Bob White ’77, Bowdoin trustee and chairman of the Romney-Ryan campaign, spoke last night in Daggett Lounge about life on the campaign trail, preparation for presidential debates, and his years of experience as Mitt Romney’s right-hand man.
White has worked alongside the former governor since Romney began his career at Bain & Company, and has advised all of Romney’s political races. The two have been close friends for years, and Romney jokingly refers to White as “TQ,” short for “The Quail,” in reference to the bobwhite species of the bird.
“As Mitt says, I’m his wingman,” said White in his address at the Republican National Convention.
White is also involved in the politics of Bowdoin. He served on the College’s presidential search committee in 2000, and supported the supported the nomination of President Barry Mills for the position.
“I felt, given the set of opportunities and challenges facing the College, Barry Mills was uniquely qualified,” explained White in an interview with the Orient prior to his talk.
White drew a parallel between Mills and Romney, who he says is “uniquely qualified” for leadership as well.
“I look at the country right now and we have a lot of challenges, both domestically and internationally. We need somebody who can fix the economy and get back jobs,” said White. “I believe Governor Romney has the set of experiences to do so.”
In response to the Obama campaign’s “mischaracterization of Mitt” as cold and heartless, White described how Romney spent time at the bedside of a 14-year-old member of his church who was dying of leukemia.
“He is a man of impeccable integrity from his time at Bain to today,” White said.
Obama and Romney are separated by only a few percentage points in recent polls, which fluctuate daily. However, White claims he focuses on narrative, not numbers.
“I don’t look at the polls,” said White. “Right now we are having a conversation with the country. I think there are two very different visions, two very clear choices for the country.”
White spoke about the frenetic life of the campaign trail to a crowd of 200 last night in Daggett Lounge. He explained part of the vetting process for vice-presidential candidates and the planning and pressure of the nationally-televised presidential debates.

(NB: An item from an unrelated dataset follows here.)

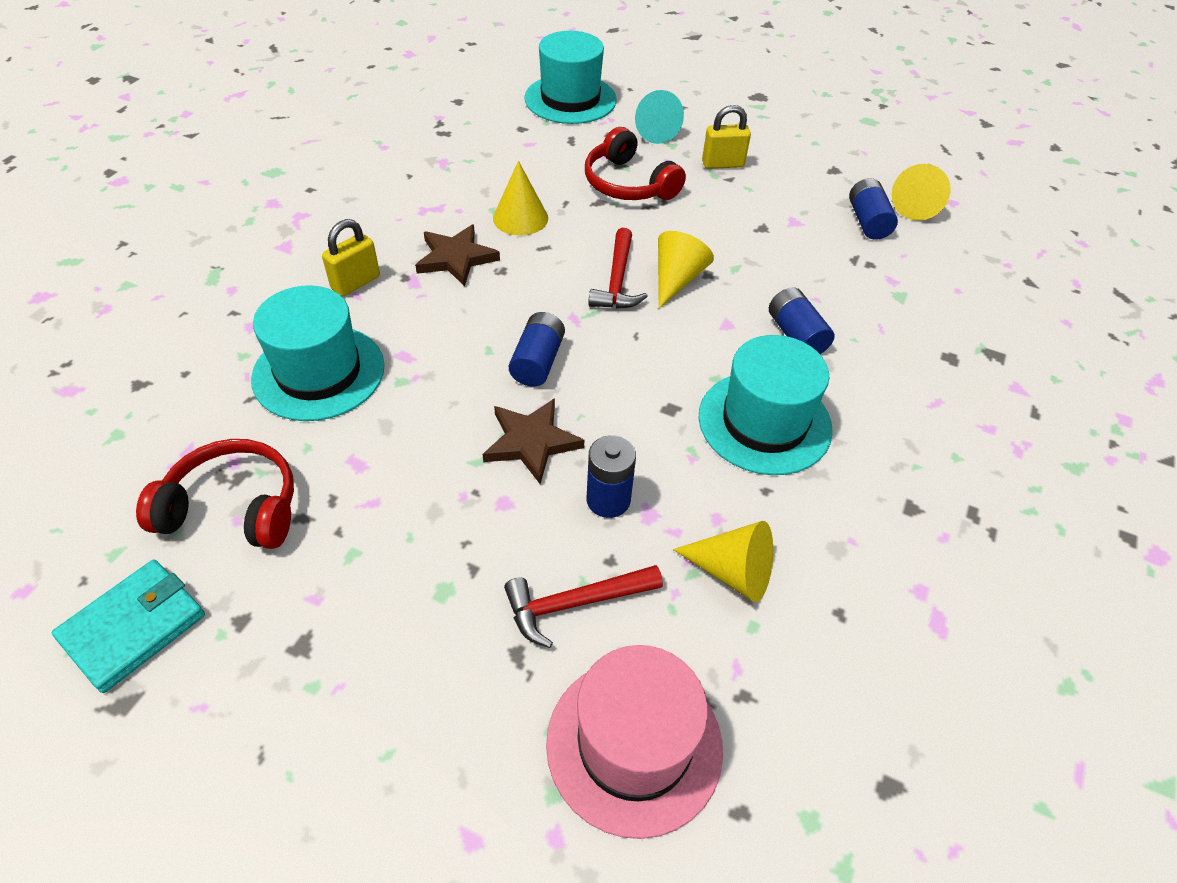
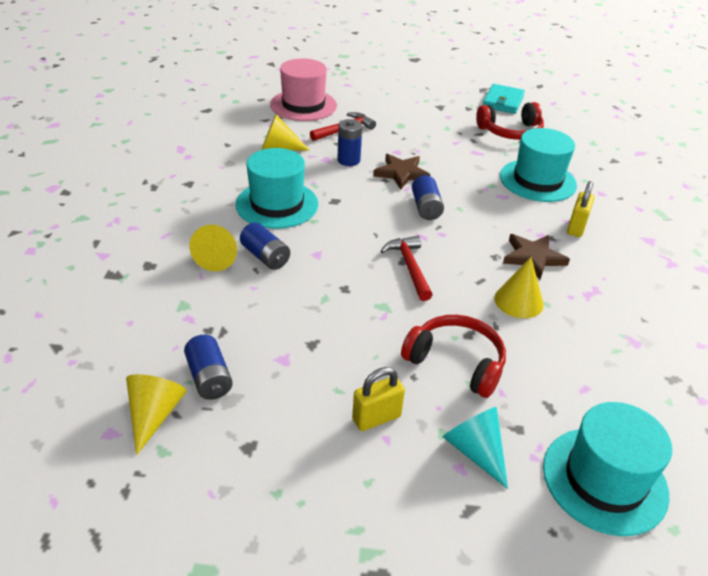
camera: 160 degrees right, 10 degrees down
(676, 279) = (366, 278): yellow cone -> yellow cone (218, 257)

White added that in practice debates, those who stand in for an opponent make a conscious effort to imitate the style as well as argue the policies of the actual opposing candidate. In Romney’s case, Senator Rob Portman of Ohio stood in as Obama.
Although Election Day is still three weeks away, White explained that the campaign is preparing to move forward in the case of a Romney win.
“There will be unprecedented challenges that face whoever wins given what’s happening in the country. Between the election and inauguration, the tax rebates are set to expire and at the same time there will be huge spending cuts,” said White in the interview with the Orient.
At Bowdoin, White was a member of the Beta Theta Pi fraternity, and said that the campus was much less politically active in his day.
“In the late 70s I would say people were focused on life at Bowdoin and not so focused on the political environment,” said White.
Eighty-four percent of Bowdoin students supported Barack Obama in the 2008 presidential election.
Republican students at the lecture and at the reception that followed repeatedly referred to feeling “closeted” on Bowdoin’s liberal campus. One attendee said that he hoped Bowdoin students would one day feel comfortable announcing themselves as Republicans.
When asked how a predominantly liberal campus has received him, White said, “I am here as a parent and a trustee.”
According to Politico, there is speculation that White is a contender for a position in a Romney cabinet, potentially as White House Counsel. However, White says he pays little attention to such speculation, and is focused only on the election.
“I haven’t even thought about that. Right now we’re thinking about the next three weeks,” he said.